The Ancient City of Nineveh
Entered into the World Heritage Tentative List in 2000
By Dr Mónica Palmero Fernández
The ancient ruins of the city of Nineveh now lie almost entirely engulfed by the urban sprawl of the city of Mosul. The ancient city enjoyed a prominent trading position in antiquity, rising to become the capital of the Assyrian empire in 705 B.C. under the reign of king Sennacherib, to support Assyrian expansion north- and eastwards. The city was finally destroyed in 612 B.C. The city has been the object of archaeological excavation since the mid-nineteenth century, mostly under the direction of the Englishman Austen Layard and Hormuzd Rassam, who was the brother of the British vice-consul at Mosul and a native of the city from a Christian family. Their discoveries are now largely housed at The British Museum in London, including the famous reliefs and the library from the palace of king Ashurbanipal.
While the proximity of the ruins to the modern town attracted the interest of explorers to the site, it also attracted the attention of Daesh militants after they captured the city in 2014. Videos showing Daesh militants defacing and destroying statues and reliefs in Mosul Museum went viral, although the large majority of artefacts had been safely sent to Baghdad for safeguarding and many of the items shown were replicas.
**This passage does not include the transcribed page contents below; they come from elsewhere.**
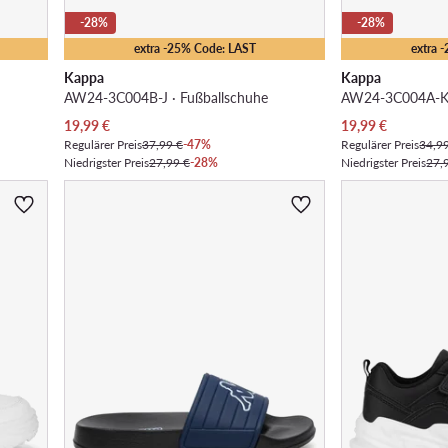
-28%
-28%
extra -25% Code: LAST
extra 
Kappa
Kappa
AW24-3C004B-J · Fußballschuhe
AW24-3C004A-K 
Aktueller Preis
Aktueller Preis
19,99
€
19,99
€
Regulärer Preis
37,99 €
-47%
Regulärer Preis
34,9
Niedrigster Preis
27,99 €
-28%
Niedrigster Preis
27,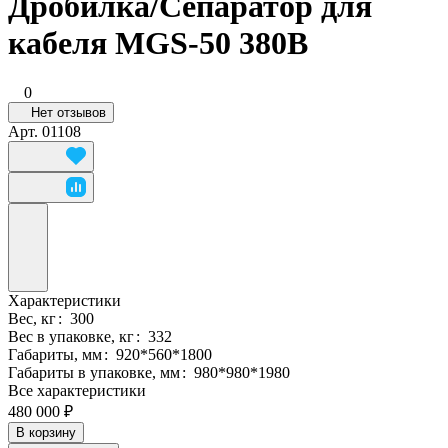
Дробилка/Сепаратор для
кабеля MGS-50 380В
0
Нет отзывов
Арт.
01108
Характеристики
Вес, кг
:
300
Вес в упаковке, кг
:
332
Габариты, мм
:
920*560*1800
Габариты в упаковке, мм
:
980*980*1980
Все характеристики
480 000 ₽
В корзину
Mosul’s exiled governor Atheel al-Nujaifi later specified that two items were real and were destroyed: an Assyrian winged bull and the God of Rozhan. Daesh had declared the Assyrian exhibit in the museum as blasphemous and idolatrous.
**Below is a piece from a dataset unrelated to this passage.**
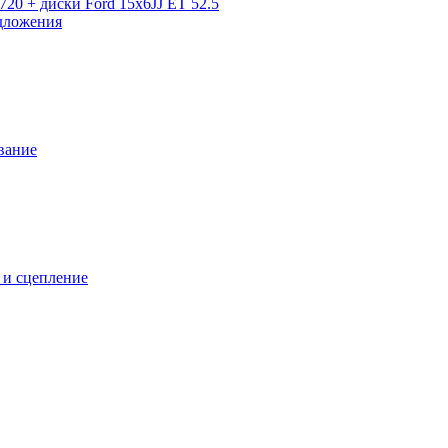
720 + диски Ford 15x6JJ ET 52.5
дложения
вание
 и сцепление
The ancient city of Nineveh was surrounded by a 12 km long monumental wall and gates, the remains of which have been explored to some extent by archaeologists. One of the gates, named the Adad Gate after the Mesopotamian storm god, had been partially restored in the 1960s before it was destroyed by Daesh in April 2016. The main mound in the city, called Kuyunijk, has revealed an occupation that spans from c. 6000 B.C. until 600 A.D. The Neo-Assyrian levels in the mount have been extensively explored, although little is known from the earlier life of the city. A smaller mound was occupied by a mosque built within the remains of an older Christian monastery: Tell Nebi Yunus, or Tomb of the Prophet Jonah as it was believed he had been buried there. Due to its modern occupation, the mound had not been investigated in detail, although it was believed to be the location of the “armory” complex, or perhaps the palace of king Sennacherib. In 2014, the mosque was blown up and razed by Daesh troops, who also filmed the act in their habitual manner. It was not until the liberation of the city in 2017 that archaeologists discovered the impact of the destruction as they began to explore a series of tunnels the militants had dug below the ruins of the mosque which revealed an untouched Assyrian palace, probably that of Sennacherib. These tunnels constitute explicit evidence of Daesh’s use of tunnelling in ancient ruins to loot artefacts likely to be sold in the black market. Today, it is possible to visit the tunnels virtually thanks to an expedition by BBC Arabic.
Although the greatest threat to Nineveh has been the purposeful actions by Daesh, the site is also threatened by the expanding residential areas, which continue to encroach on the ruins, as well as by the ailing Mosul Dam. If the dam fails, it could submerge the entire city under as much as 45 feet underwater and kill around 1m people.